[Start of section]

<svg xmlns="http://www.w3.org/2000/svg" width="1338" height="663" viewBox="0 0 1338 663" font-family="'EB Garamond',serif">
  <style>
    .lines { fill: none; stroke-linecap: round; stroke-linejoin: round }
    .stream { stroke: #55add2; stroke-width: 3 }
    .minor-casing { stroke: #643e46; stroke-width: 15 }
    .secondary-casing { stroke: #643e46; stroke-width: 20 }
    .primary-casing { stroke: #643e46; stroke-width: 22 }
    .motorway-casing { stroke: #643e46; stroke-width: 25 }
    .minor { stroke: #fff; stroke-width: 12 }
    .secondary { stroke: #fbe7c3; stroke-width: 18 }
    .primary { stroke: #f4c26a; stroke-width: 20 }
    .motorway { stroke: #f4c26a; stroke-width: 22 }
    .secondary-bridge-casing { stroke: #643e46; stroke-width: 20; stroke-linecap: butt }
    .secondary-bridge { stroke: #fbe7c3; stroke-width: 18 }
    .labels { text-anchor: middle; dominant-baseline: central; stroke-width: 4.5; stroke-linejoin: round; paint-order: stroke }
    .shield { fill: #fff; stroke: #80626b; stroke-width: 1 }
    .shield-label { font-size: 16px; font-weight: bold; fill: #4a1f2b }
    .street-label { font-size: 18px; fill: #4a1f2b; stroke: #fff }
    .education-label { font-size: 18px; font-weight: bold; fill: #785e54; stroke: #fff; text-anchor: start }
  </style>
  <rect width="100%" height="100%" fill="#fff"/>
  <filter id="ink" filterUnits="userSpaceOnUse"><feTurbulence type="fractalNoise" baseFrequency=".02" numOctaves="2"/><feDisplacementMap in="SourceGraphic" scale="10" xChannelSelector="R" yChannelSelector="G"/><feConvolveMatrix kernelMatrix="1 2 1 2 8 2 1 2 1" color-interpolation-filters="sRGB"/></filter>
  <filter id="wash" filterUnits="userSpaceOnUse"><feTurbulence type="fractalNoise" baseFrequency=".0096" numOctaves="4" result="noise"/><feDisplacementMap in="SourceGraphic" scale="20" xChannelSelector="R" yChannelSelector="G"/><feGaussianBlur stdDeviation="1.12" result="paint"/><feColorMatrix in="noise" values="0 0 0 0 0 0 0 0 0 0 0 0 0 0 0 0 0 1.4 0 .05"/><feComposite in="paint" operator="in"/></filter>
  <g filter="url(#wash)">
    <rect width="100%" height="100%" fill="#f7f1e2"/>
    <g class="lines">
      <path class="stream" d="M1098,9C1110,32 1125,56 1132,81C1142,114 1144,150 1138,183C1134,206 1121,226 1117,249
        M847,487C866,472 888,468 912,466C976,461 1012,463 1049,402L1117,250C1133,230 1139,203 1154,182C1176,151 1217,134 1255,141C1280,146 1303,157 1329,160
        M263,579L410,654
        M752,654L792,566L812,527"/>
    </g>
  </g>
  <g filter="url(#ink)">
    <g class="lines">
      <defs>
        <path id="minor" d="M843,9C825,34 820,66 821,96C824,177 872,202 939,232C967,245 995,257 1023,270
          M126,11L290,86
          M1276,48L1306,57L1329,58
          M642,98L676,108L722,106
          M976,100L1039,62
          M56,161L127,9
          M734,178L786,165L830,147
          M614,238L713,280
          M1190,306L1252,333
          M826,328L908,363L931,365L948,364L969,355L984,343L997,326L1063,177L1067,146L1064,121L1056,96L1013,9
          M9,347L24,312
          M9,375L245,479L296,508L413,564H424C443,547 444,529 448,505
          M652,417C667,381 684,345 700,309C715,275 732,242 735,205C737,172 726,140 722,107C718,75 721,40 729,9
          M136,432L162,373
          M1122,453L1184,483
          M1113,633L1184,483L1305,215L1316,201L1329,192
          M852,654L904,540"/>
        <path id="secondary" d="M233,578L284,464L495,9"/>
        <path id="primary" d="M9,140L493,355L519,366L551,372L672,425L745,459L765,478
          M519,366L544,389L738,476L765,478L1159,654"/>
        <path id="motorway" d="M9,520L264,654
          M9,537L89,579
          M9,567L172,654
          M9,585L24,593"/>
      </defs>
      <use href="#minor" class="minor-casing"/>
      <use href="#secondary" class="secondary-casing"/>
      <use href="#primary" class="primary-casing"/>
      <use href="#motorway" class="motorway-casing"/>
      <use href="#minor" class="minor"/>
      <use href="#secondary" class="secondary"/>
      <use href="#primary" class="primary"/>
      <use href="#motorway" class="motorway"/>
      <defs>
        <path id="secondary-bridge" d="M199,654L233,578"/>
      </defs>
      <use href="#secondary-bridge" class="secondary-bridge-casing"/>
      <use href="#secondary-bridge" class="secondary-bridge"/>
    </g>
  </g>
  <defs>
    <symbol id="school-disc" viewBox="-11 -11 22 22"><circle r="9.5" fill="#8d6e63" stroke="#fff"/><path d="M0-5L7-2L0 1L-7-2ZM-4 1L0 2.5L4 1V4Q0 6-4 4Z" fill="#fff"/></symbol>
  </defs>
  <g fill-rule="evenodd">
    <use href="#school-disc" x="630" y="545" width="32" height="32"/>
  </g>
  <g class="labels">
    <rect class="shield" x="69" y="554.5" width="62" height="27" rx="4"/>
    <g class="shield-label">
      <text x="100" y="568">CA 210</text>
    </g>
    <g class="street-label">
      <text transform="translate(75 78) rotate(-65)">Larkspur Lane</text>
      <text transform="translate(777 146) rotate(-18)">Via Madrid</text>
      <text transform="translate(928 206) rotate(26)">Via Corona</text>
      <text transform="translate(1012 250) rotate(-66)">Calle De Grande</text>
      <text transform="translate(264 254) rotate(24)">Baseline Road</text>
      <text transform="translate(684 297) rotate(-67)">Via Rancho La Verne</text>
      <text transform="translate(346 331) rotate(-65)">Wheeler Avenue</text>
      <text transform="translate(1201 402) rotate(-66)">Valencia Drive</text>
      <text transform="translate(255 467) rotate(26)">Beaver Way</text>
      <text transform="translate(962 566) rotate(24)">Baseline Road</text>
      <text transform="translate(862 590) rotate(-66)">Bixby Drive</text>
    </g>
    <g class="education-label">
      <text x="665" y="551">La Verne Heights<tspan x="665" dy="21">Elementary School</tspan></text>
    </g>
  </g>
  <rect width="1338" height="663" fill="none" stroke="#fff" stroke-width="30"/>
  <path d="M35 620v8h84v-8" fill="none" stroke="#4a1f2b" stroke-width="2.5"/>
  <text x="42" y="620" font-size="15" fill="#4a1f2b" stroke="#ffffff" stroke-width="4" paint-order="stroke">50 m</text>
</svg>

[End of section]

- [THE PROBLEM]:
Copy all lines from the listing that contain "wash".

- [OUTPUT]:
  <filter id="wash" filterUnits="userSpaceOnUse"><feTurbulence type="fractalNoise" baseFrequency=".0096" numOctaves="4" result="noise"/><feDisplacementMap in="SourceGraphic" scale="20" xChannelSelector="R" yChannelSelector="G"/><feGaussianBlur stdDeviation="1.12" result="paint"/><feColorMatrix in="noise" values="0 0 0 0 0 0 0 0 0 0 0 0 0 0 0 0 0 1.4 0 .05"/><feComposite in="paint" operator="in"/></filter>
  <g filter="url(#wash)">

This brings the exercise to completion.